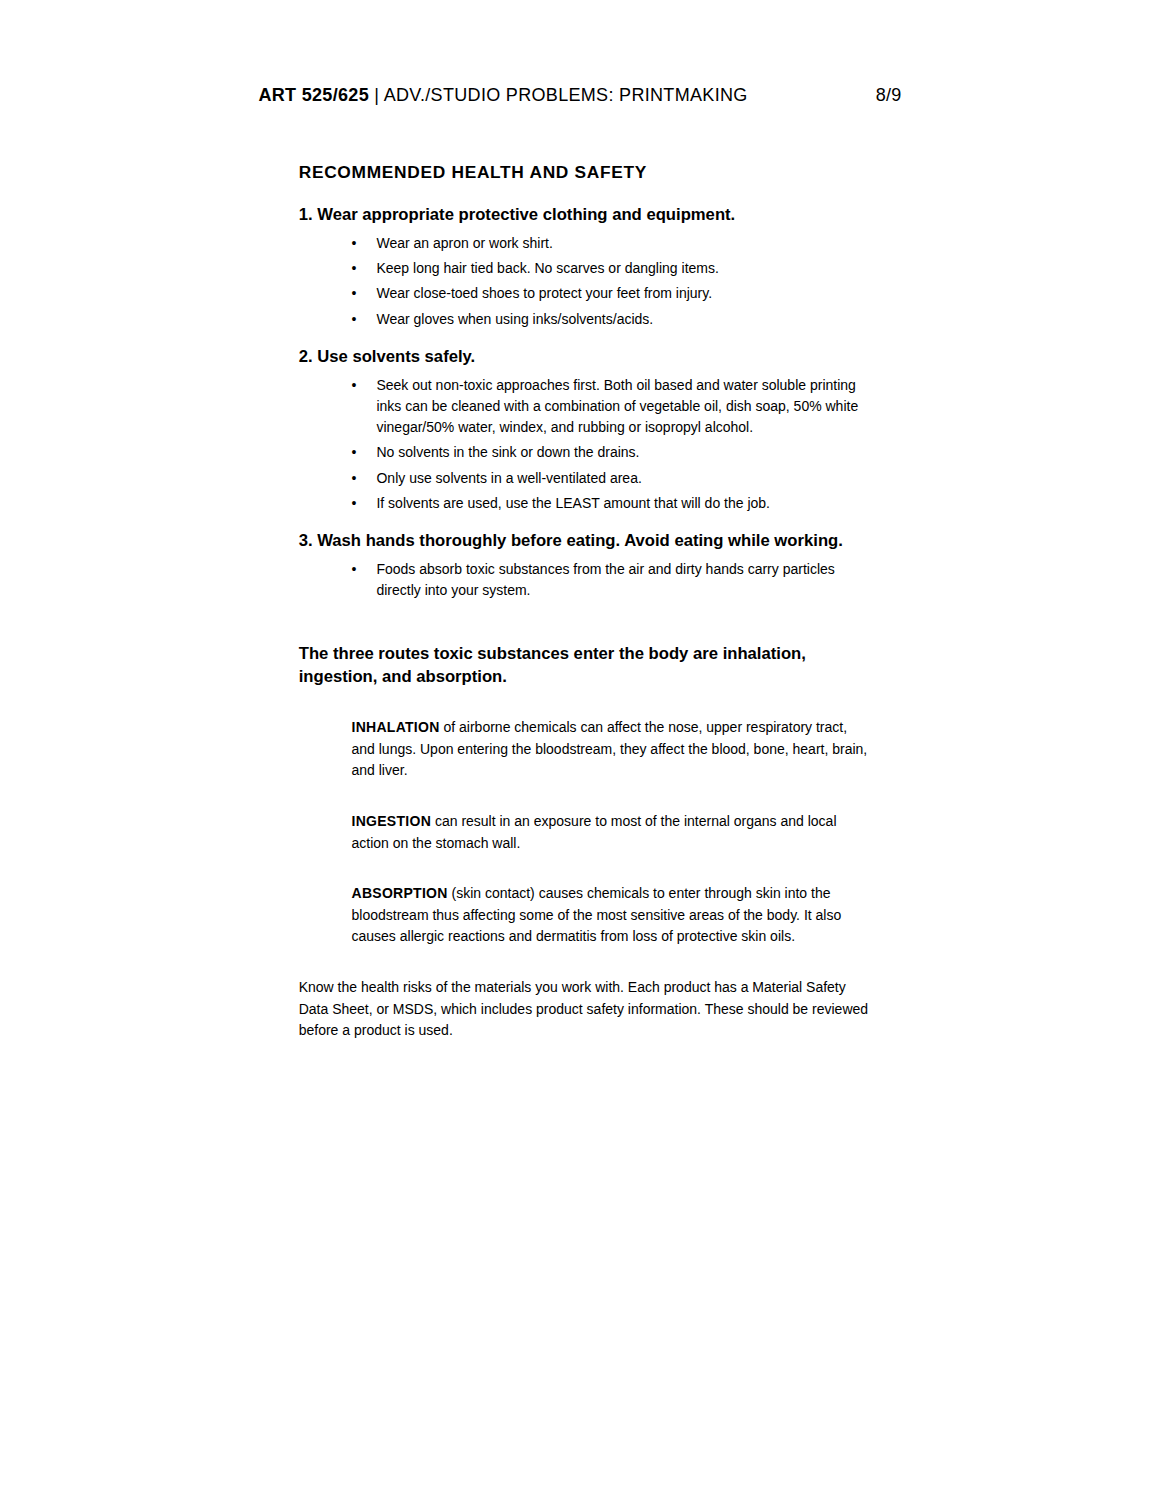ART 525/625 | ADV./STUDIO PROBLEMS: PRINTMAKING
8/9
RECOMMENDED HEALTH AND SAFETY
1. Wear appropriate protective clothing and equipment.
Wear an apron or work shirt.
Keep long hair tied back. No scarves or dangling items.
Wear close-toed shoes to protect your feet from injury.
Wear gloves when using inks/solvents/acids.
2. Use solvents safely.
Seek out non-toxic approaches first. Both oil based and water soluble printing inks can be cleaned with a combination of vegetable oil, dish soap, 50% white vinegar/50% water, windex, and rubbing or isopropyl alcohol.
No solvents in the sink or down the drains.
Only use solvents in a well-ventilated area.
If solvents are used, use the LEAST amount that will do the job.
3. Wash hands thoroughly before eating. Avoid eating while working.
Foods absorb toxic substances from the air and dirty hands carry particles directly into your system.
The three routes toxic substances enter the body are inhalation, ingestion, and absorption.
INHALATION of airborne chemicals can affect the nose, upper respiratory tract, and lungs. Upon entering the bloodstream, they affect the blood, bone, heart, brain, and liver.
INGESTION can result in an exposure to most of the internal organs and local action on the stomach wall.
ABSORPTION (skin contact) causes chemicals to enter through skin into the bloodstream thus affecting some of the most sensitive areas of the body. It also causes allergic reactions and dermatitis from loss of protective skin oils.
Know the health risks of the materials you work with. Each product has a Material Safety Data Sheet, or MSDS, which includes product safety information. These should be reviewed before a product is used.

○ ○ ○ ○ ○ ○ ○

### WHAT YOU WILL DO
Verbatim copy, images excluded: transcribe all the entries above.

### SOLUTION FOR THIS PROBLEM
ART 525/625 | ADV./STUDIO PROBLEMS: PRINTMAKING
8/9
RECOMMENDED HEALTH AND SAFETY
1. Wear appropriate protective clothing and equipment.
Wear an apron or work shirt.
Keep long hair tied back. No scarves or dangling items.
Wear close-toed shoes to protect your feet from injury.
Wear gloves when using inks/solvents/acids.
2. Use solvents safely.
Seek out non-toxic approaches first. Both oil based and water soluble printing inks can be cleaned with a combination of vegetable oil, dish soap, 50% white vinegar/50% water, windex, and rubbing or isopropyl alcohol.
No solvents in the sink or down the drains.
Only use solvents in a well-ventilated area.
If solvents are used, use the LEAST amount that will do the job.
3. Wash hands thoroughly before eating. Avoid eating while working.
Foods absorb toxic substances from the air and dirty hands carry particles directly into your system.
The three routes toxic substances enter the body are inhalation, ingestion, and absorption.
INHALATION of airborne chemicals can affect the nose, upper respiratory tract, and lungs. Upon entering the bloodstream, they affect the blood, bone, heart, brain, and liver.
INGESTION can result in an exposure to most of the internal organs and local action on the stomach wall.
ABSORPTION (skin contact) causes chemicals to enter through skin into the bloodstream thus affecting some of the most sensitive areas of the body. It also causes allergic reactions and dermatitis from loss of protective skin oils.
Know the health risks of the materials you work with. Each product has a Material Safety Data Sheet, or MSDS, which includes product safety information. These should be reviewed before a product is used.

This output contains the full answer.